=== Objectif ===
Modifiez le passage du texte sur le tourisme à Washington qui commence par « A Washington DC, les » et s'arrête après « voyages de groupe. », en remplaçant « voyages de groupe » par « circuits organisés ».
:: Document ::
A Washington DC, les guides font de la résilience.
20 mai 2020.
Alors que le confinement se termine et que la vie reprend petit à petit, certains secteurs d’activité sont encore bien loin de retrouver leur normalité. C’est le cas du tourisme et particulièrement des voyages de groupe.
Dans la capitale américaine, petite bourgade de 700.000 habitants tout de même (hors métropole), le tourisme représente une activité économique importante bénéficiant à plus de 10% de sa population. Ce qui rend cette destination atypique est d’une part la faible proportion de visiteurs internationaux et d’autres part l’importance du voyage de groupe. La destination USA, qui se rapproche de l’échelle géographique européenne rappelons-le, offre une telle richesse que les visiteurs internationaux ciblent en priorité les villes phares telles que NYC, Miami, Los Angeles, Orlando (Disney), San Francisco, Las Vegas ainsi que les nombreux parcs nationaux. Hormis les fonctionnaires internationaux et les fans de House of Cards, rares sont les touristes internationaux à faire escale dans la capitale fédérale. Les visiteurs sont donc principalement américains avec une majorité de « repeaters » patriotes qui reviennent régulièrement célébrer la richesse et l’histoire de leur pays mise en valeur à travers les monuments à la gloire de la nation.
:::
:: Données fournies ::
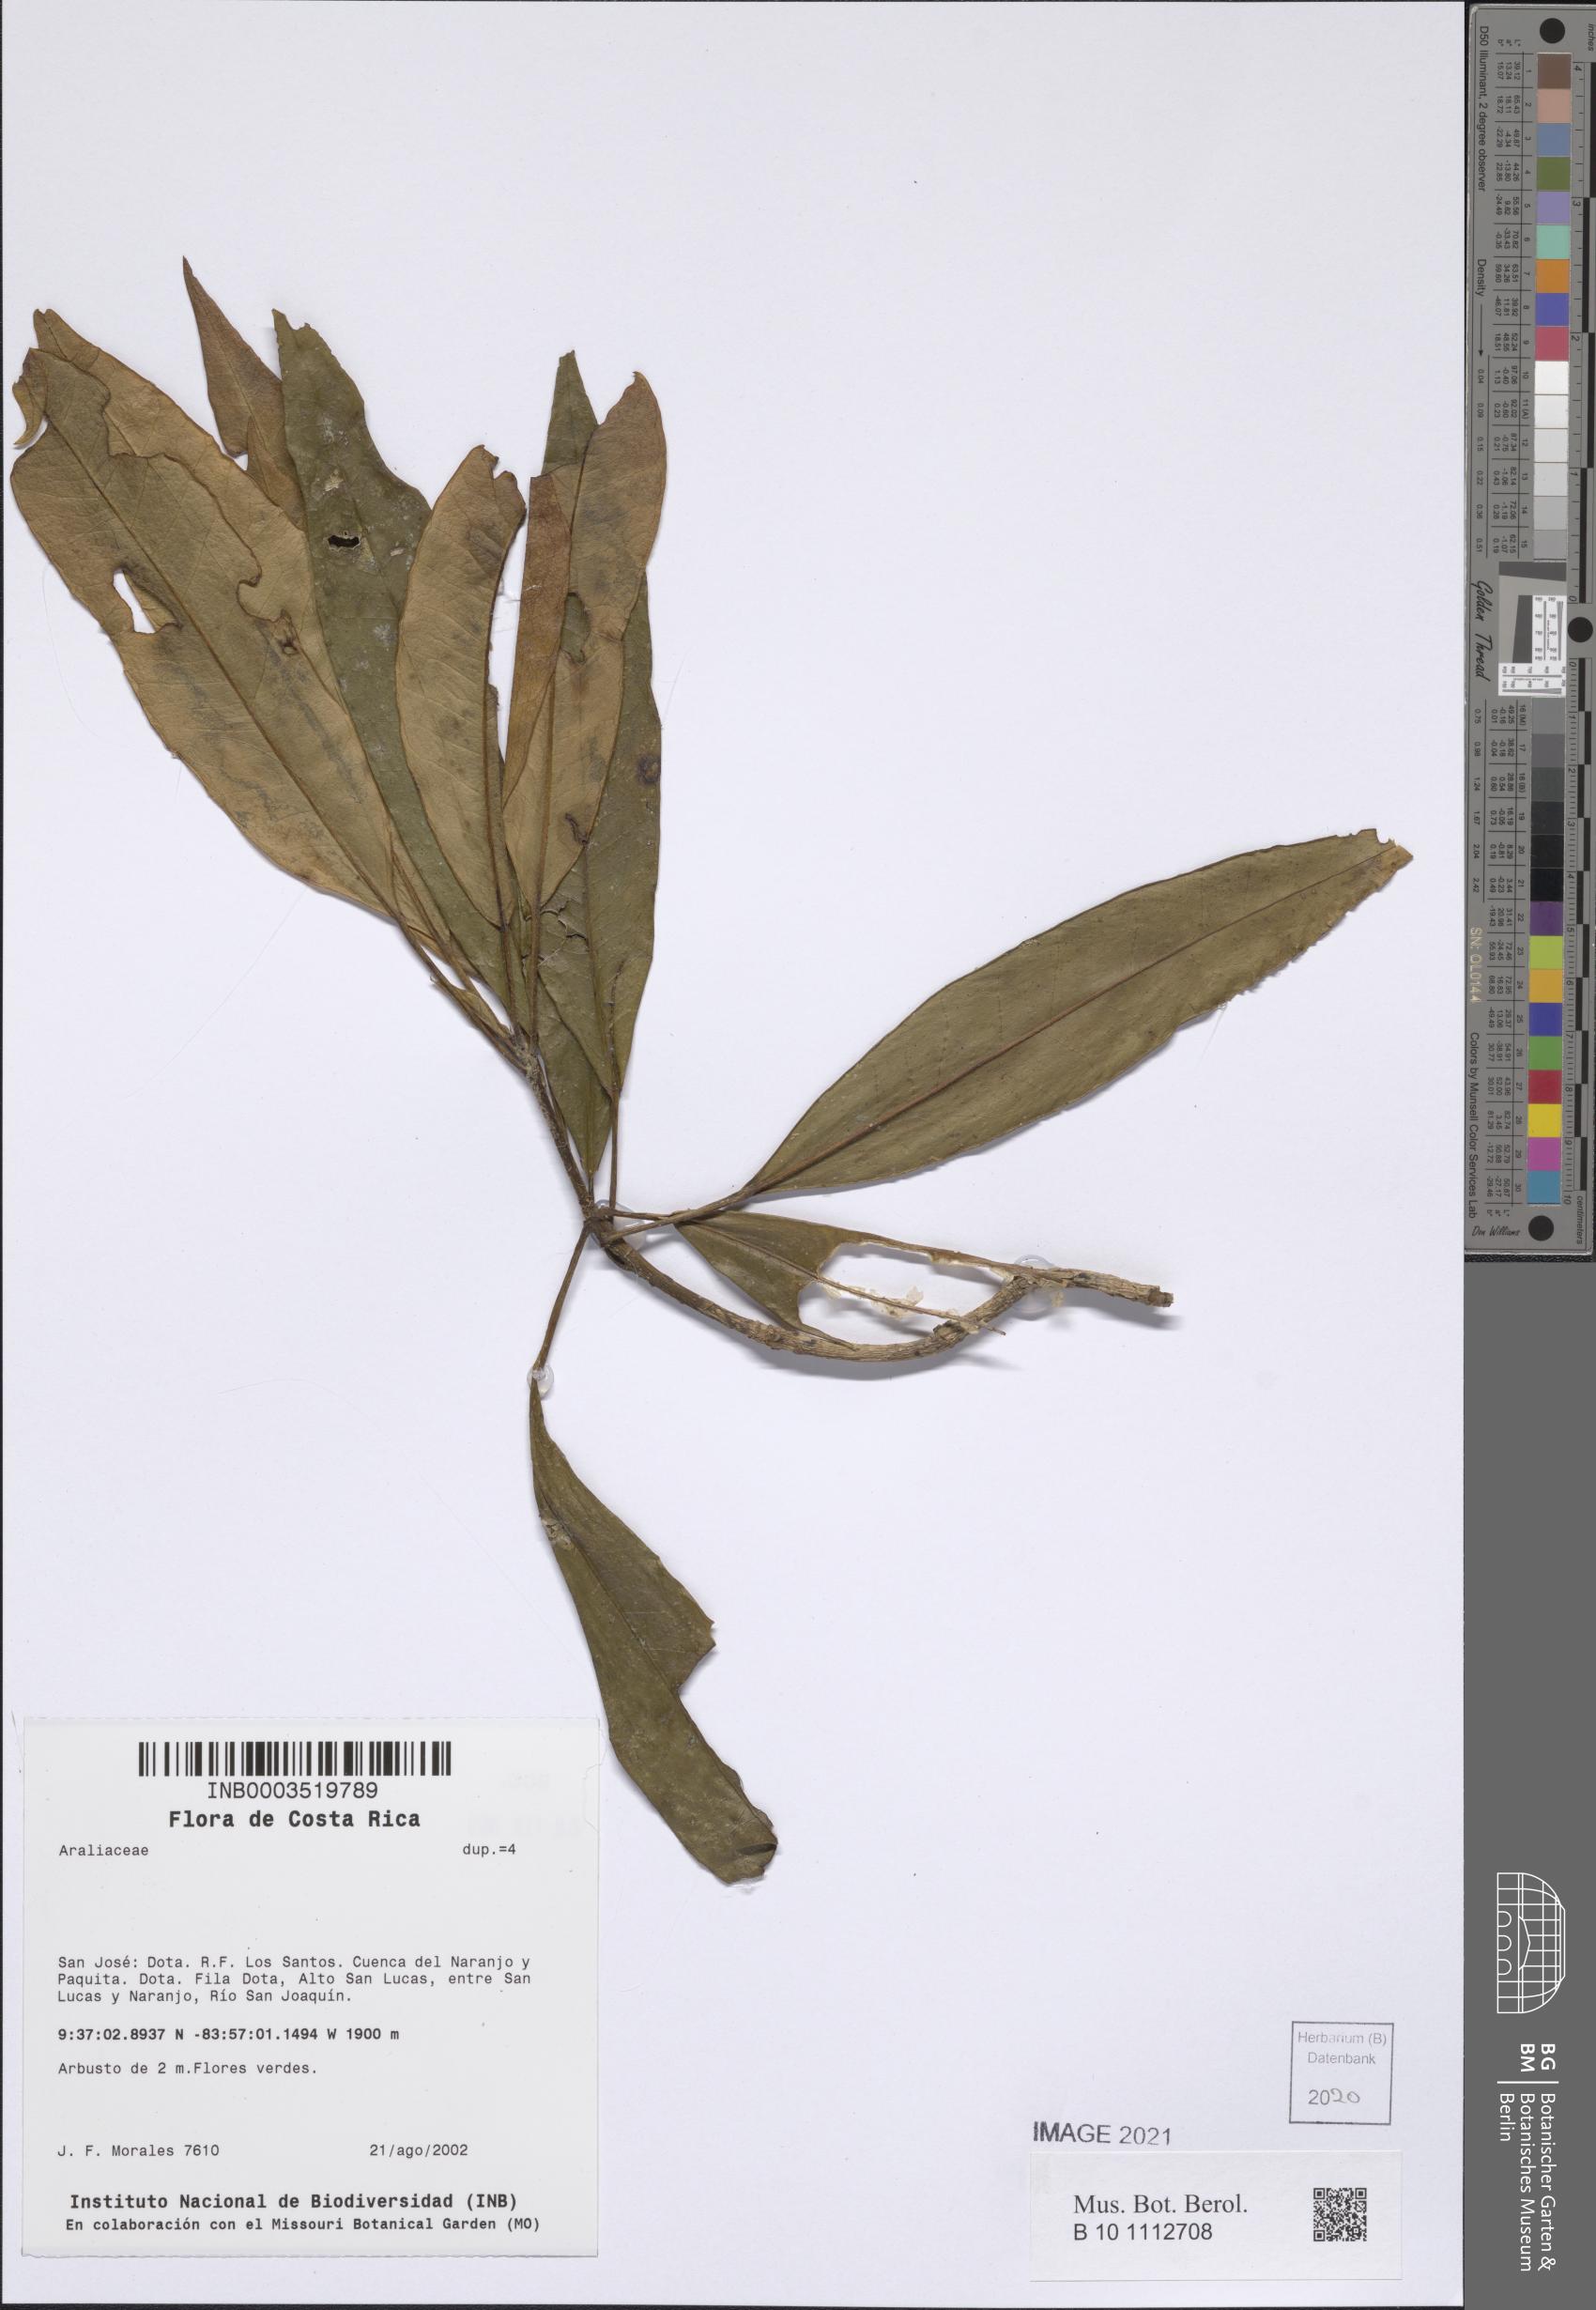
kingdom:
:::
=== Réponse rédigée ===
A Washington DC, les guides font de la résilience.
20 mai 2020.
Alors que le confinement se termine et que la vie reprend petit à petit, certains secteurs d’activité sont encore bien loin de retrouver leur normalité. C’est le cas du tourisme et particulièrement des circuits organisés.